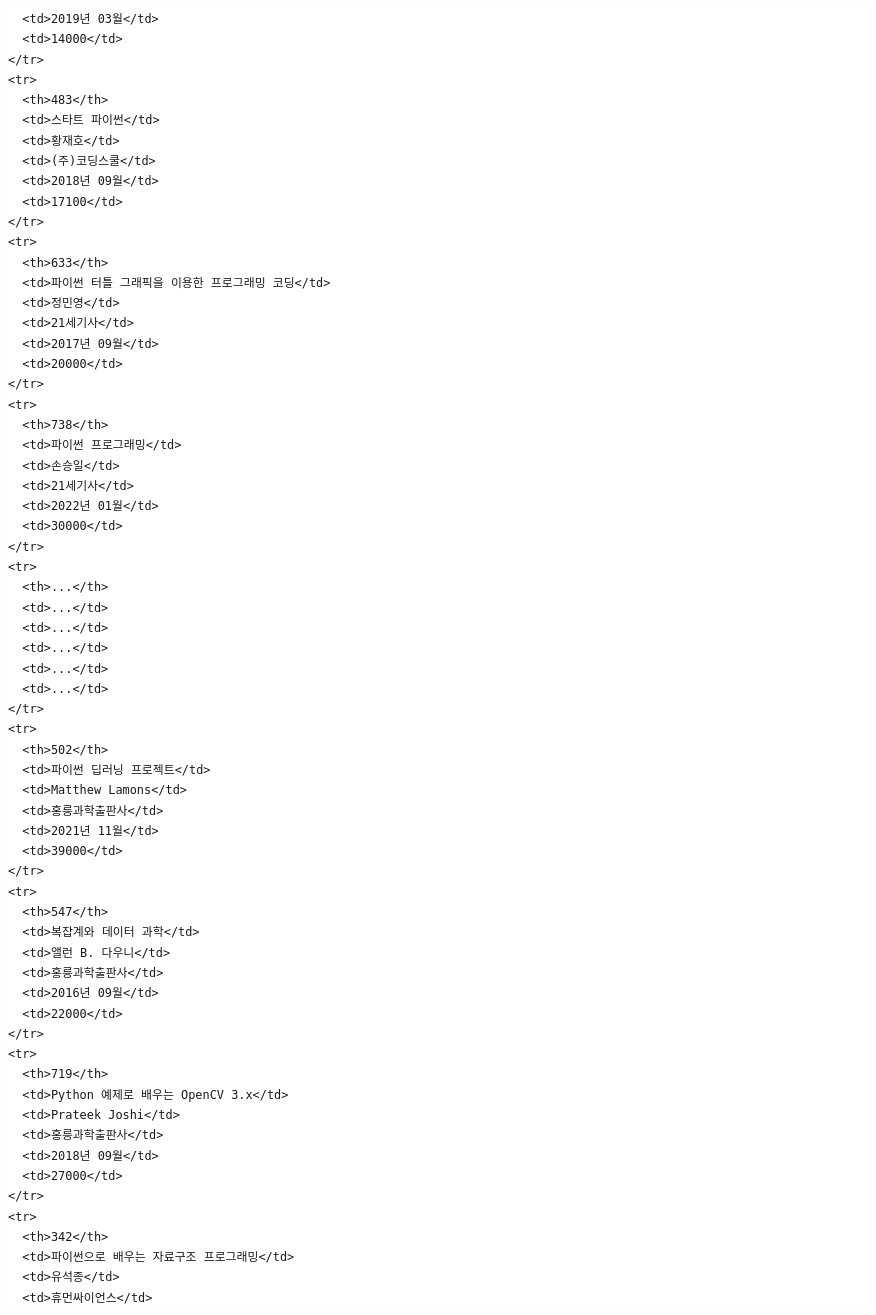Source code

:       <td>2019년 03월</td>
      <td>14000</td>
    </tr>
    <tr>
      <th>483</th>
      <td>스타트 파이썬</td>
      <td>황재호</td>
      <td>(주)코딩스쿨</td>
      <td>2018년 09월</td>
      <td>17100</td>
    </tr>
    <tr>
      <th>633</th>
      <td>파이썬 터틀 그래픽을 이용한 프로그래밍 코딩</td>
      <td>정민영</td>
      <td>21세기사</td>
      <td>2017년 09월</td>
      <td>20000</td>
    </tr>
    <tr>
      <th>738</th>
      <td>파이썬 프로그래밍</td>
      <td>손승일</td>
      <td>21세기사</td>
      <td>2022년 01월</td>
      <td>30000</td>
    </tr>
    <tr>
      <th>...</th>
      <td>...</td>
      <td>...</td>
      <td>...</td>
      <td>...</td>
      <td>...</td>
    </tr>
    <tr>
      <th>502</th>
      <td>파이썬 딥러닝 프로젝트</td>
      <td>Matthew Lamons</td>
      <td>홍릉과학출판사</td>
      <td>2021년 11월</td>
      <td>39000</td>
    </tr>
    <tr>
      <th>547</th>
      <td>복잡계와 데이터 과학</td>
      <td>앨런 B. 다우니</td>
      <td>홍릉과학출판사</td>
      <td>2016년 09월</td>
      <td>22000</td>
    </tr>
    <tr>
      <th>719</th>
      <td>Python 예제로 배우는 OpenCV 3.x</td>
      <td>Prateek Joshi</td>
      <td>홍릉과학출판사</td>
      <td>2018년 09월</td>
      <td>27000</td>
    </tr>
    <tr>
      <th>342</th>
      <td>파이썬으로 배우는 자료구조 프로그래밍</td>
      <td>유석종</td>
      <td>휴먼싸이언스</td>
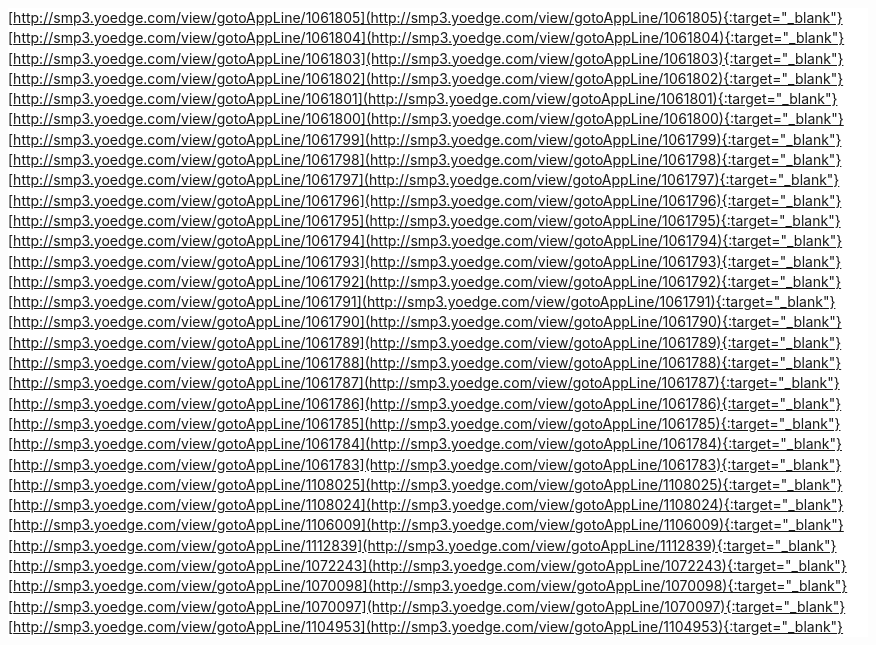 [http://smp3.yoedge.com/view/gotoAppLine/1061805](http://smp3.yoedge.com/view/gotoAppLine/1061805){:target="_blank"}
[http://smp3.yoedge.com/view/gotoAppLine/1061804](http://smp3.yoedge.com/view/gotoAppLine/1061804){:target="_blank"}
[http://smp3.yoedge.com/view/gotoAppLine/1061803](http://smp3.yoedge.com/view/gotoAppLine/1061803){:target="_blank"}
[http://smp3.yoedge.com/view/gotoAppLine/1061802](http://smp3.yoedge.com/view/gotoAppLine/1061802){:target="_blank"}
[http://smp3.yoedge.com/view/gotoAppLine/1061801](http://smp3.yoedge.com/view/gotoAppLine/1061801){:target="_blank"}
[http://smp3.yoedge.com/view/gotoAppLine/1061800](http://smp3.yoedge.com/view/gotoAppLine/1061800){:target="_blank"}
[http://smp3.yoedge.com/view/gotoAppLine/1061799](http://smp3.yoedge.com/view/gotoAppLine/1061799){:target="_blank"}
[http://smp3.yoedge.com/view/gotoAppLine/1061798](http://smp3.yoedge.com/view/gotoAppLine/1061798){:target="_blank"}
[http://smp3.yoedge.com/view/gotoAppLine/1061797](http://smp3.yoedge.com/view/gotoAppLine/1061797){:target="_blank"}
[http://smp3.yoedge.com/view/gotoAppLine/1061796](http://smp3.yoedge.com/view/gotoAppLine/1061796){:target="_blank"}
[http://smp3.yoedge.com/view/gotoAppLine/1061795](http://smp3.yoedge.com/view/gotoAppLine/1061795){:target="_blank"}
[http://smp3.yoedge.com/view/gotoAppLine/1061794](http://smp3.yoedge.com/view/gotoAppLine/1061794){:target="_blank"}
[http://smp3.yoedge.com/view/gotoAppLine/1061793](http://smp3.yoedge.com/view/gotoAppLine/1061793){:target="_blank"}
[http://smp3.yoedge.com/view/gotoAppLine/1061792](http://smp3.yoedge.com/view/gotoAppLine/1061792){:target="_blank"}
[http://smp3.yoedge.com/view/gotoAppLine/1061791](http://smp3.yoedge.com/view/gotoAppLine/1061791){:target="_blank"}
[http://smp3.yoedge.com/view/gotoAppLine/1061790](http://smp3.yoedge.com/view/gotoAppLine/1061790){:target="_blank"}
[http://smp3.yoedge.com/view/gotoAppLine/1061789](http://smp3.yoedge.com/view/gotoAppLine/1061789){:target="_blank"}
[http://smp3.yoedge.com/view/gotoAppLine/1061788](http://smp3.yoedge.com/view/gotoAppLine/1061788){:target="_blank"}
[http://smp3.yoedge.com/view/gotoAppLine/1061787](http://smp3.yoedge.com/view/gotoAppLine/1061787){:target="_blank"}
[http://smp3.yoedge.com/view/gotoAppLine/1061786](http://smp3.yoedge.com/view/gotoAppLine/1061786){:target="_blank"}
[http://smp3.yoedge.com/view/gotoAppLine/1061785](http://smp3.yoedge.com/view/gotoAppLine/1061785){:target="_blank"}
[http://smp3.yoedge.com/view/gotoAppLine/1061784](http://smp3.yoedge.com/view/gotoAppLine/1061784){:target="_blank"}
[http://smp3.yoedge.com/view/gotoAppLine/1061783](http://smp3.yoedge.com/view/gotoAppLine/1061783){:target="_blank"}
[http://smp3.yoedge.com/view/gotoAppLine/1108025](http://smp3.yoedge.com/view/gotoAppLine/1108025){:target="_blank"}
[http://smp3.yoedge.com/view/gotoAppLine/1108024](http://smp3.yoedge.com/view/gotoAppLine/1108024){:target="_blank"}
[http://smp3.yoedge.com/view/gotoAppLine/1106009](http://smp3.yoedge.com/view/gotoAppLine/1106009){:target="_blank"}
[http://smp3.yoedge.com/view/gotoAppLine/1112839](http://smp3.yoedge.com/view/gotoAppLine/1112839){:target="_blank"}
[http://smp3.yoedge.com/view/gotoAppLine/1072243](http://smp3.yoedge.com/view/gotoAppLine/1072243){:target="_blank"}
[http://smp3.yoedge.com/view/gotoAppLine/1070098](http://smp3.yoedge.com/view/gotoAppLine/1070098){:target="_blank"}
[http://smp3.yoedge.com/view/gotoAppLine/1070097](http://smp3.yoedge.com/view/gotoAppLine/1070097){:target="_blank"}
[http://smp3.yoedge.com/view/gotoAppLine/1104953](http://smp3.yoedge.com/view/gotoAppLine/1104953){:target="_blank"}


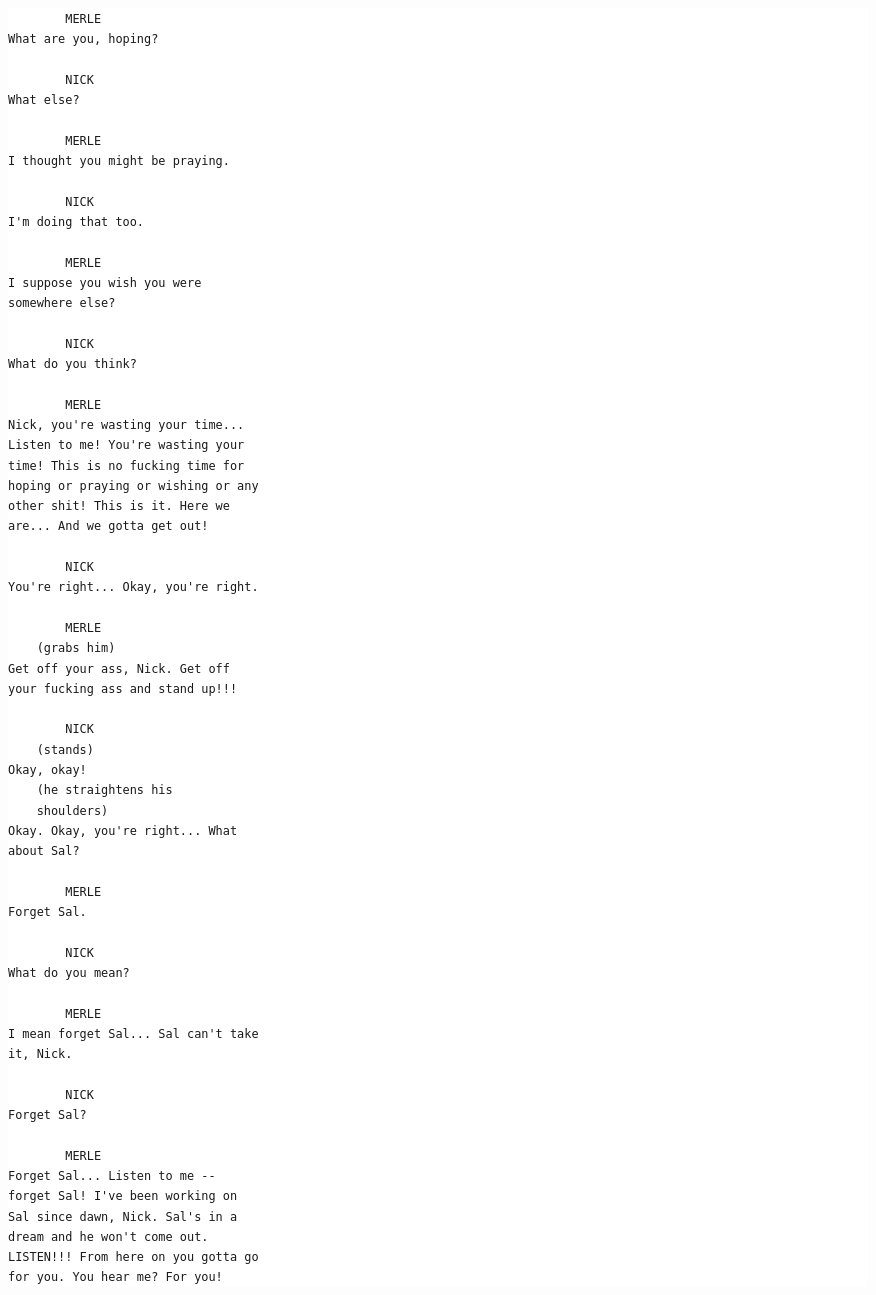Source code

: 			MERLE 
	What are you, hoping?

			NICK 
	What else?

			MERLE 
	I thought you might be praying.

			NICK 
	I'm doing that too.

			MERLE 
	I suppose you wish you were
	somewhere else?

			NICK 
	What do you think?

			MERLE 
	Nick, you're wasting your time...
	Listen to me! You're wasting your
	time! This is no fucking time for
	hoping or praying or wishing or any
	other shit! This is it. Here we
	are... And we gotta get out!

			NICK 
	You're right... Okay, you're right.

			MERLE 
		(grabs him)
	Get off your ass, Nick. Get off
	your fucking ass and stand up!!!

			NICK
		(stands)
	Okay, okay!
		(he straightens his
		shoulders)
	Okay. Okay, you're right... What
	about Sal?

			MERLE 
	Forget Sal.

			NICK 
	What do you mean?

			MERLE 
	I mean forget Sal... Sal can't take
	it, Nick.

			NICK 
	Forget Sal?

			MERLE 
	Forget Sal... Listen to me --
	forget Sal! I've been working on
	Sal since dawn, Nick. Sal's in a
	dream and he won't come out.
	LISTEN!!! From here on you gotta go
	for you. You hear me? For you!
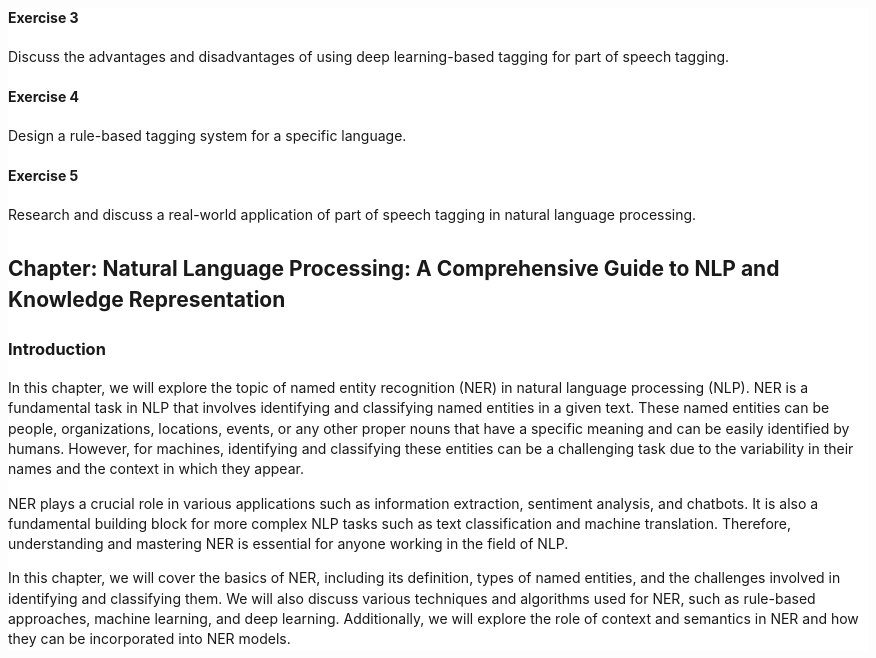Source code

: #### Exercise 3
Discuss the advantages and disadvantages of using deep learning-based tagging for part of speech tagging.

#### Exercise 4
Design a rule-based tagging system for a specific language.

#### Exercise 5
Research and discuss a real-world application of part of speech tagging in natural language processing.


## Chapter: Natural Language Processing: A Comprehensive Guide to NLP and Knowledge Representation

### Introduction

In this chapter, we will explore the topic of named entity recognition (NER) in natural language processing (NLP). NER is a fundamental task in NLP that involves identifying and classifying named entities in a given text. These named entities can be people, organizations, locations, events, or any other proper nouns that have a specific meaning and can be easily identified by humans. However, for machines, identifying and classifying these entities can be a challenging task due to the variability in their names and the context in which they appear.

NER plays a crucial role in various applications such as information extraction, sentiment analysis, and chatbots. It is also a fundamental building block for more complex NLP tasks such as text classification and machine translation. Therefore, understanding and mastering NER is essential for anyone working in the field of NLP.

In this chapter, we will cover the basics of NER, including its definition, types of named entities, and the challenges involved in identifying and classifying them. We will also discuss various techniques and algorithms used for NER, such as rule-based approaches, machine learning, and deep learning. Additionally, we will explore the role of context and semantics in NER and how they can be incorporated into NER models.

• **Work order**:
Return only the number of lines in the data above that hold the word "fucking".

• **Output for this task**:
2